• **The problem**
Retype, word for word, every line from the one holding "をかけて利益を得る投資手法です。株式や債券、不動産、投資" through the one holding "るとされています。運用コストも比較的低く、初心者にも始め" in the entries below, both included, and only those lines.

• **Saved entries**
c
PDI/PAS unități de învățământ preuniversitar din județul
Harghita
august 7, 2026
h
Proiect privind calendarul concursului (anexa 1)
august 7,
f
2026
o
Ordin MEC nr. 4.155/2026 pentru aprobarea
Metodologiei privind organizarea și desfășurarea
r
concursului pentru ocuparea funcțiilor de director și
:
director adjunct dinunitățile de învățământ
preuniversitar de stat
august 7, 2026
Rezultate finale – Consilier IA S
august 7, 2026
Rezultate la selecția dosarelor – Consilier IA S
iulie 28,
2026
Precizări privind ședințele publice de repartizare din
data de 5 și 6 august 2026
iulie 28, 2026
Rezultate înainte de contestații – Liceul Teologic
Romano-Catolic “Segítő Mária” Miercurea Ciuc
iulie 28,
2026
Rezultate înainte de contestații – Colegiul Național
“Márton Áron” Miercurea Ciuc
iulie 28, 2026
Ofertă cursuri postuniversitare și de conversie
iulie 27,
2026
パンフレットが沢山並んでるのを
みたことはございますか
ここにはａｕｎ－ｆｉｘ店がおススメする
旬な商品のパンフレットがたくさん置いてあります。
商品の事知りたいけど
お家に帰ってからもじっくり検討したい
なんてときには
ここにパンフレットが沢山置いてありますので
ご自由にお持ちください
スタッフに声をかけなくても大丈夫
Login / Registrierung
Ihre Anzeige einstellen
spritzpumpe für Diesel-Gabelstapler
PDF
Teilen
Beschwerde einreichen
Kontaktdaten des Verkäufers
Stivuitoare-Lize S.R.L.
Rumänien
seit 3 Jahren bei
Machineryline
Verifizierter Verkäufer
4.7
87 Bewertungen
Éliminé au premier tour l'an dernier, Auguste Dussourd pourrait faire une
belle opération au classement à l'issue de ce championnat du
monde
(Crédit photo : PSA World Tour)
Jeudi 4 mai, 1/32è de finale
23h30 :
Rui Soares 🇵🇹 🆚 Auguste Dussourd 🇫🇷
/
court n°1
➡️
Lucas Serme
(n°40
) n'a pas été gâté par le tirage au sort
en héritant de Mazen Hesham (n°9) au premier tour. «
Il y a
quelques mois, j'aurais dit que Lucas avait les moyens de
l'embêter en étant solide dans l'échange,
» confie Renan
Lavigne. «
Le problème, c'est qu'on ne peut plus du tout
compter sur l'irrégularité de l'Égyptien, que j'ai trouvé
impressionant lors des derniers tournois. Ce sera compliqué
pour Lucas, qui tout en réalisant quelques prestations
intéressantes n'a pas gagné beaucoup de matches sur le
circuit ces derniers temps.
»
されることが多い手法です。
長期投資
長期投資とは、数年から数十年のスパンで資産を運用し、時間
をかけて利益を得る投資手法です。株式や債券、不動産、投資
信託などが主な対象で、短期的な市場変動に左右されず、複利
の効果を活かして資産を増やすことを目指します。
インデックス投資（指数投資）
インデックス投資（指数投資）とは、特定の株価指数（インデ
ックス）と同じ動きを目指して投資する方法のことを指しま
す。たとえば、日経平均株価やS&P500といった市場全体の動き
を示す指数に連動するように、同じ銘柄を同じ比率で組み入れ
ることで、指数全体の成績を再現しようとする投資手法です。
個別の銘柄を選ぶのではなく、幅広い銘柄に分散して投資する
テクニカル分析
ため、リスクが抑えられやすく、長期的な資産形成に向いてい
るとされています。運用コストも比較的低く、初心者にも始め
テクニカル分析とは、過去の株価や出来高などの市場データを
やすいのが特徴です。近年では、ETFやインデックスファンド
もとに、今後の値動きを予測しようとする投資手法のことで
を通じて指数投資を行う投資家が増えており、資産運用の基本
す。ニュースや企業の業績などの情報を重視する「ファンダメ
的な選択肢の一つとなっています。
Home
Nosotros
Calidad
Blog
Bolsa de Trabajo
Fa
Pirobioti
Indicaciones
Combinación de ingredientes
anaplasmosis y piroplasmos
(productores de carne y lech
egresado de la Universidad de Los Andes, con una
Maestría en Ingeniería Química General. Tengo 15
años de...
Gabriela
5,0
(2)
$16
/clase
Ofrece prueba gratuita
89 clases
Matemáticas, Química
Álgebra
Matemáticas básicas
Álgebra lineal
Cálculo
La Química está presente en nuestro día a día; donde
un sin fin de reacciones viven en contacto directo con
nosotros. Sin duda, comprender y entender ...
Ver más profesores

• **Solved exercise**
をかけて利益を得る投資手法です。株式や債券、不動産、投資
信託などが主な対象で、短期的な市場変動に左右されず、複利
の効果を活かして資産を増やすことを目指します。
インデックス投資（指数投資）
インデックス投資（指数投資）とは、特定の株価指数（インデ
ックス）と同じ動きを目指して投資する方法のことを指しま
す。たとえば、日経平均株価やS&P500といった市場全体の動き
を示す指数に連動するように、同じ銘柄を同じ比率で組み入れ
ることで、指数全体の成績を再現しようとする投資手法です。
個別の銘柄を選ぶのではなく、幅広い銘柄に分散して投資する
テクニカル分析
ため、リスクが抑えられやすく、長期的な資産形成に向いてい
るとされています。運用コストも比較的低く、初心者にも始め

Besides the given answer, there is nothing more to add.